Quadratic Approximation for a Proportion
This notebook demonstrates the advantage of working with a transformed parameter when making a quadratic approximation (i.e. an approximation to the probability density function by a Gaussian distribution). If, for example, the parameter to estimate is a proportion and therefore bound to the interval $[0,1]$, it might be difficult to fit a Gaussian, where a significant amount of probability mass might lie in the tails and outside of $[0,1]$. To overcome this we can consider a transformed parameter which is supported on the whole real line, make our approximation, find whatever summary statistic we are interested in, and then transform it back to the original scale.
begin
using CairoMakie
using Distributions
using KernelDensity
using Optim
using Random
using Zygote
end
"Visualise parameter values with confidence intervals."
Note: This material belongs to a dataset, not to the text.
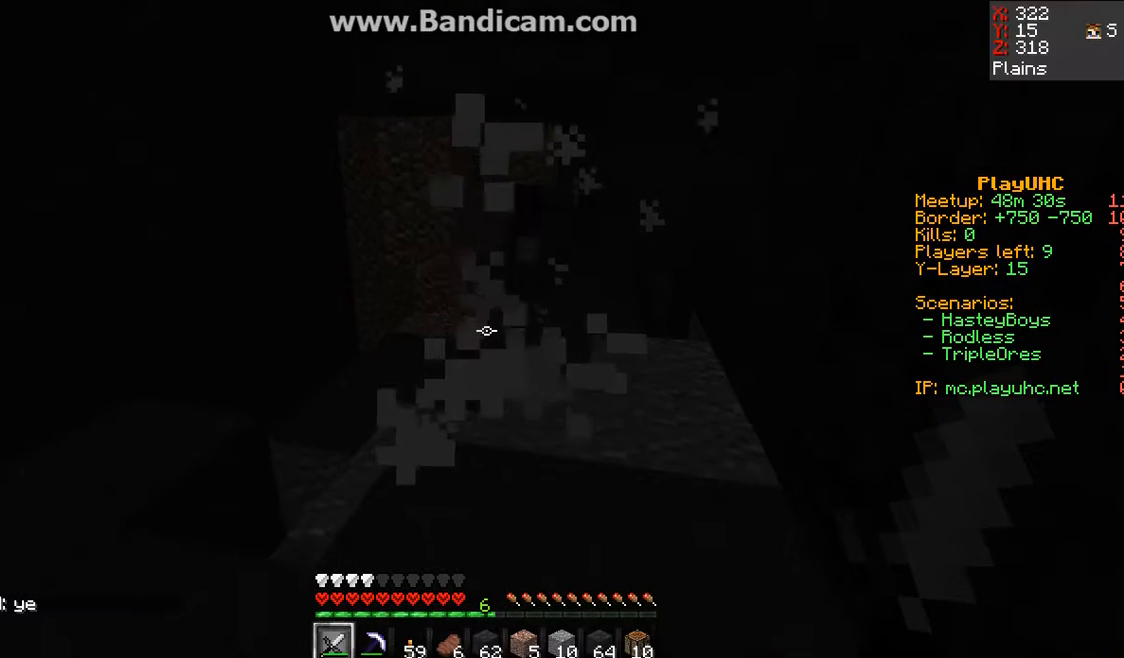
Gameplay with keyboard and mouse; each line is a JSON object with the keys and mouse buttons held at the frame after it. "events" lists presses ("down") and releases ("up") of "a", "d", "s", "space", "w", "mouse_left" and "mouse_right" between this image and that frame as [ms after this image, input, new state], when the widget could be followed in between. "mouse_left", "mouse_right" = the "left", "right" buttons of the "mouse" list. No other keys are recorded. Fast repeated clicks can show as one long hold. Mouse movement is not recorded.
{"keys": ["w"], "mouse": [], "events": [[167, "a", "down"], [333, "a", "up"], [467, "w", "down"]]}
function coef_table!(ax, intervals, names; grouping = nothing)
mean(v) = sum(v) / length(v)
function spacing(d)
if length(d) == 1
return [1]
end
steps = map(i -> .2 + (d[i] != d[i+1]), 1:(length(d) - 1))
prepend!(steps, [1]) |> cumsum
end
ypos = grouping != nothing ? spacing(grouping) : 1:length(intervals)
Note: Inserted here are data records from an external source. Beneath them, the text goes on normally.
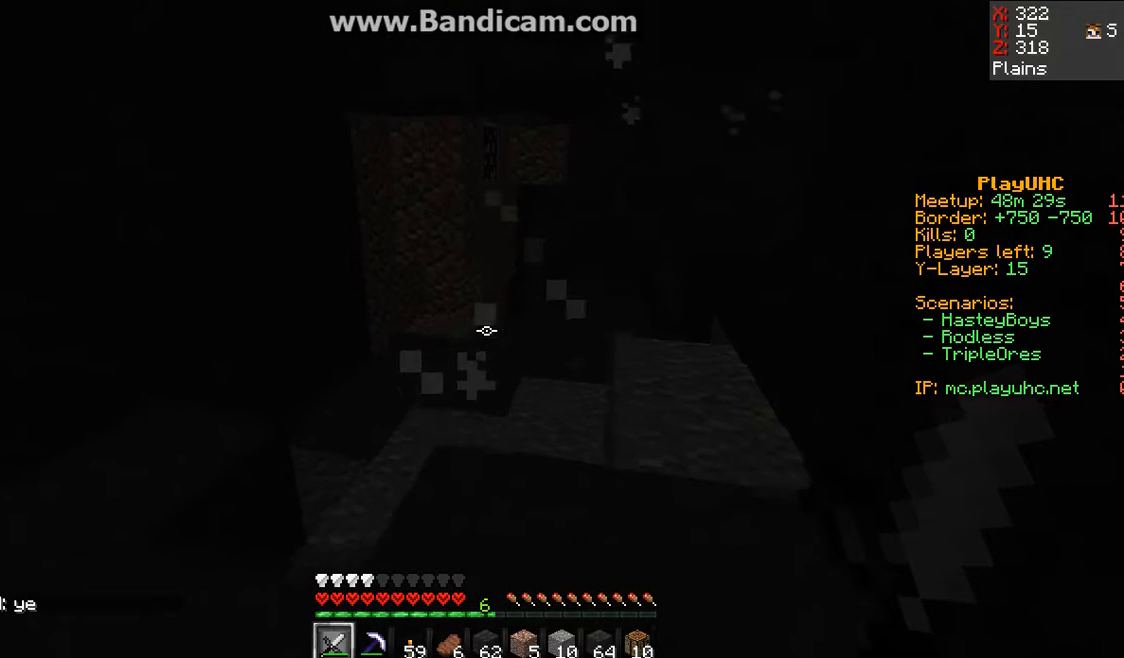
{"keys": [], "mouse": [], "events": [[333, "w", "up"]]}
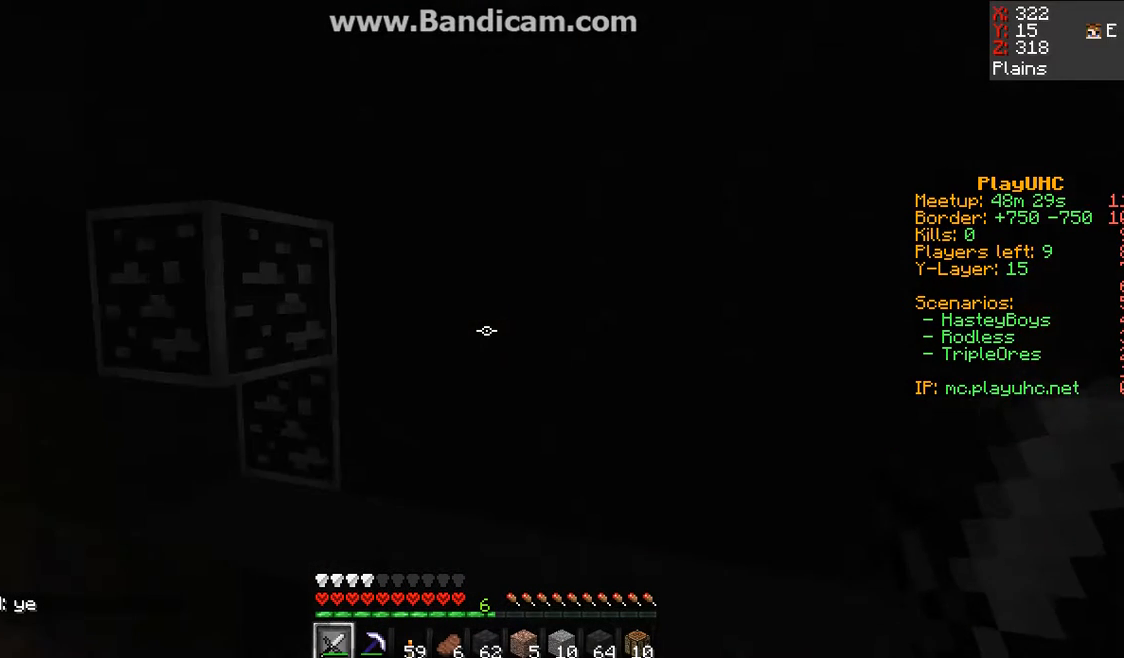
{"keys": ["w"], "mouse": ["left"], "events": [[200, "w", "down"], [500, "mouse_left", "down"]]}
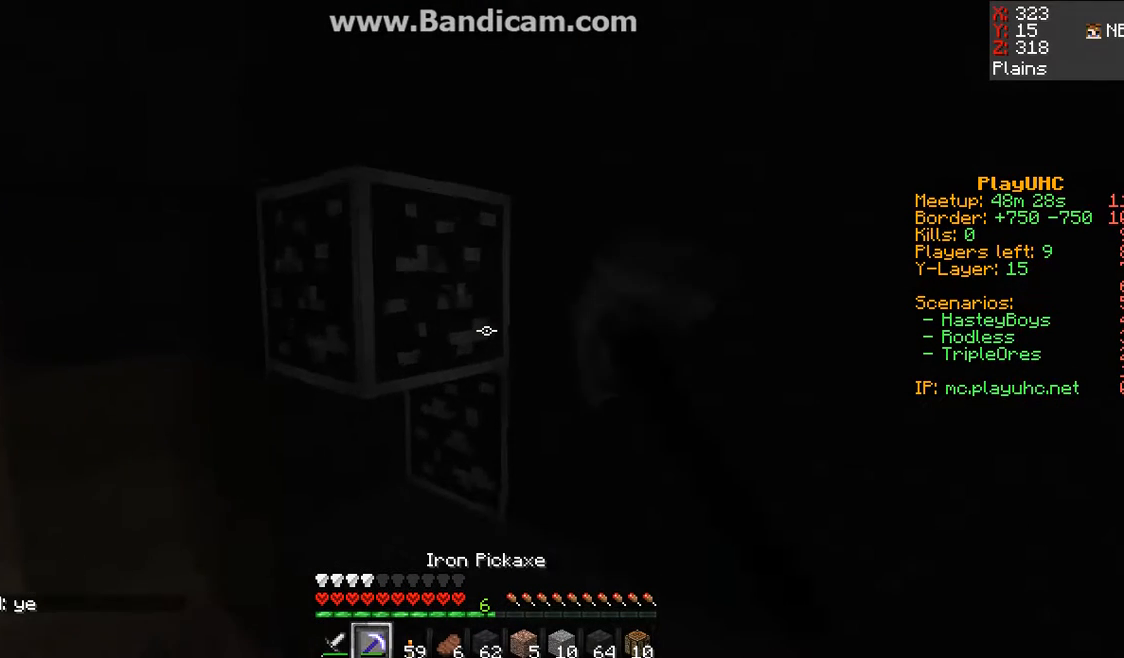
{"keys": ["w"], "mouse": ["left"], "events": []}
rangebars!(ax, ypos, intervals, direction = :x, color = :black,
whiskerwidth = 10)
scatter!(ax, map(mean, intervals), ypos, color = :black)
vlines!(ax, [0], linestyle = :dash, color = :black, alpha = .5)
ax.yticks = ypos
ax.ytickformat = _ -> names
ax.yticklabelsize = 15
ax.xgridvisible = false
ax
end;
Model
We assume that the data follow a $Bernoulli(γ)$ distribution.
begin
Random.seed!(402)
p = 0.95 # True proportion.
sample_data() = rand(Bernoulli(p), 30) # Reusable sampler.
end;
and use the prior $$\gamma \sim Beta(1/2, 1/2)$$
Analytic Posterior
Using this prior, the posterior density given $n$ trials and $s$ successes is $$\gamma \sim Beta(1/2 + s, 1/2 + n - s)$$
begin
y = sample_data()
n = length(y)
s = sum(y)
posterior = Beta(1/2 + s, 1/2 + n - s)
max_a_post = mode(posterior)
end;
Quadratic Approximation
Firstly fitted to the proportion γ directly.
begin
γ̂ = mode(posterior)
S = inv(-hessian(x -> logpdf(posterior, x), γ̂))
quap = Normal(γ̂, S^.5)
end;
Reparameterizing
If the goal is an approximation by a normal distribution, we might prefer a parameter defined on the whole real line. Let $θ = logit(γ)$, i.e. $γ = \sigma(\theta)$ where $\sigma$ is the standard logistic function. Then the prior for θ is $$p_{\theta}(\theta) = p_\gamma(\gamma) \bigg | \frac{d\gamma}{d\theta} \bigg | = Beta \big (\sigma(\theta) \ | \ 1/2, 1/2 \big )\sigma(\theta)(1 - \sigma(\theta))$$ and the likelihood is the standard product of Bernoulli densities.
begin
σ(θ) = 1 / (1 + exp(-θ))
logit(γ) = log(γ/(1 - γ))
# Derivatives of above for change of variables.
dσ(θ) = σ(θ) * (1 - σ(θ))
dlogit(γ) = (1 / (γ * (1 - γ)))
end;
begin
# Log pdf of the prior distribution.
prior(θ) = logpdf(Beta(1/2, 1/2), σ(θ)) + log(dσ(θ))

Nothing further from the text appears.